De acordo com o texto, o fornecimento será custeado exclusivamente com recursos próprios do município, ficando vedada a utilização de verbas do Programa Nacional de Alimentação Escolar (PNAE). A proposta também estabelece que a alimentação dos estudantes continuará tendo prioridade absoluta.
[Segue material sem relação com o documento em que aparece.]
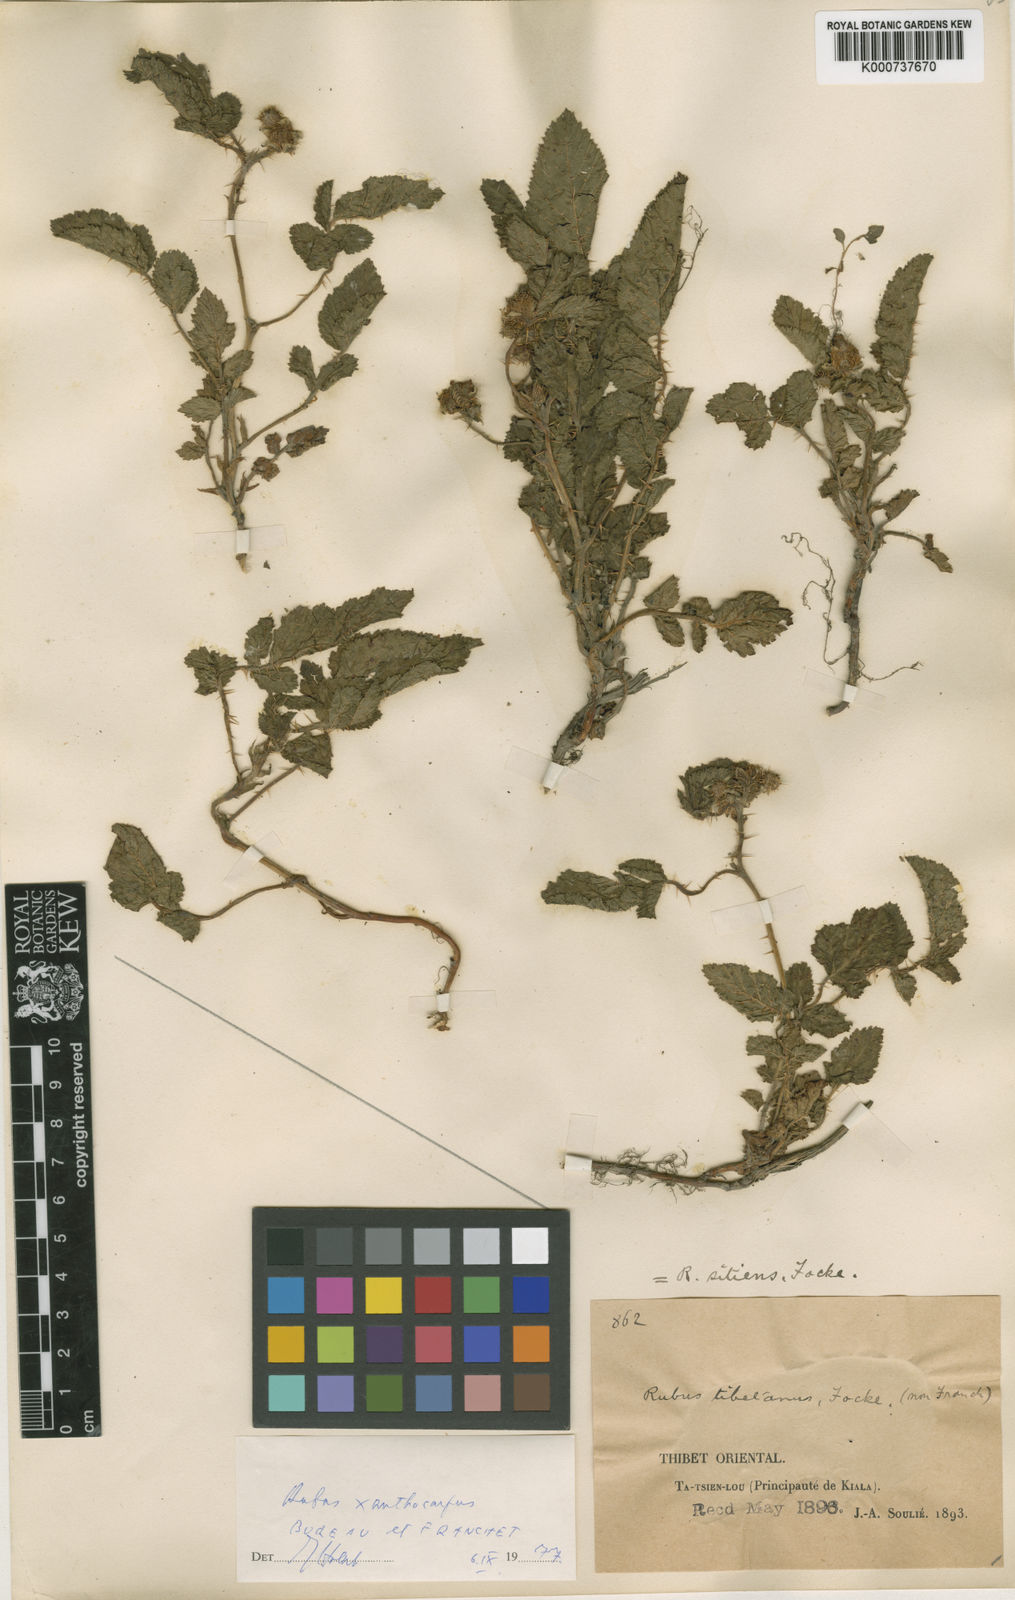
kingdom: Plantae
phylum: Tracheophyta
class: Magnoliopsida
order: Rosales
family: Rosaceae
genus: Rubus
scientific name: Rubus xanthocarpus
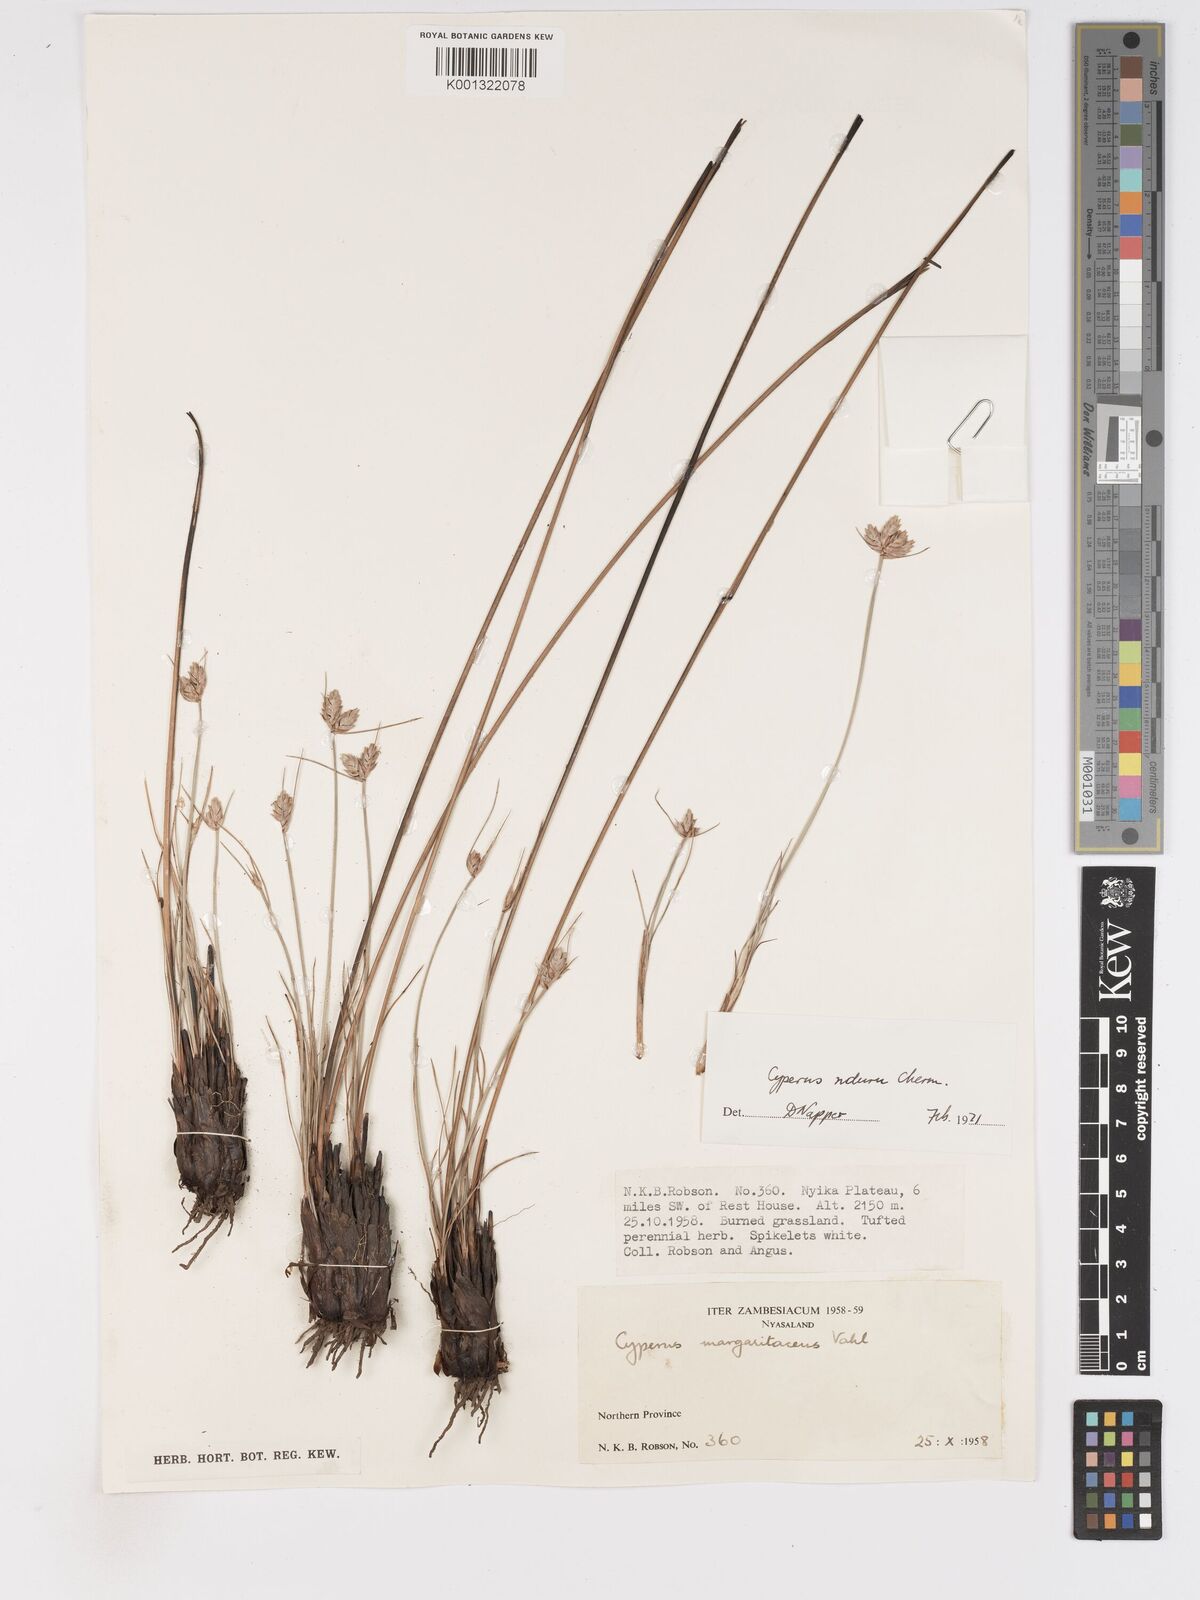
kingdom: Plantae
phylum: Tracheophyta
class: Liliopsida
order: Poales
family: Cyperaceae
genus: Cyperus
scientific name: Cyperus nduru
O projeto define que terão direito à alimentação os profissionais em efetivo exercício nas unidades escolares, incluindo professores, equipes diretivas, servidores administrativos e demais trabalhadores vinculados às atividades das escolas.

Segundo a justificativa encaminhada pela prefeita Jussara Caçapava ao Legislativo, a iniciativa surgiu após a Secretaria Municipal de Educação identificar sobras recorrentes de alimentos preparados nas escolas. Para o Executivo, permitir que esses alimentos sejam consumidos pelos profissionais representa uma forma de reduzir o desperdício e melhorar o aproveitamento dos recursos públicos já empregados na alimentação escolar.

Além do aspecto administrativo, o governo municipal sustenta que a medida possui caráter pedagógico, principalmente na Educação Infantil e nos anos iniciais do Ensino Fundamental. Conforme a justificativa, compartilhar o momento das refeições fortalece o vínculo entre educadores e alunos e contribui para a formação de hábitos alimentares saudáveis.

O Executivo argumenta ainda que a presença dos professores durante as refeições permite orientar as crianças sobre higiene, convivência, comportamento à mesa e incentivo à experimentação de novos alimentos. Também possibilitaria uma observação mais próxima de estudantes com dificuldades alimentares ou comportamentais.

Sem impacto financeiro

O projeto deixa claro que a nova autorização não poderá gerar aumento de despesas para o município. A implementação deverá ocorrer apenas com o aproveitamento racional dos alimentos já disponibilizados nas escolas e sem ampliação dos recursos previstos no orçamento.

A proposta também determina que o fornecimento das refeições não terá natureza remuneratória, não gerará qualquer benefício financeiro aos servidores e não afetará o direito ao vale-alimentação ou benefício equivalente.

Outro ponto previsto é que a alimentação dos profissionais ficará condicionada à disponibilidade de alimentos, especialmente daqueles já preparados e não consumidos pelos estudantes, sempre observando as normas sanitárias.

Regras previstas

Entre as principais regras estabelecidas pelo Projeto de Lei estão:

  • Utilização apenas de recursos próprios do município
  • Proibição do uso de recursos do PNAE para alimentar os servidores
  • Prioridade absoluta na alimentação dos alunos
  • Consumo da mesma refeição servida aos estudantes, no mesmo local e horário
  • Vedação de qualquer aumento de despesas públicas
  • Proibição de comprometer a quantidade ou a qualidade da alimentação dos alunos
  • Registro simplificado das refeições fornecidas aos profissionais para controle e fiscalização

Caso seja aprovado pela Câmara e sancionado pela prefeita, o Executivo ficará responsável por regulamentar os critérios de controle, distribuição e fiscalização da nova política de alimentação nas escolas municipais.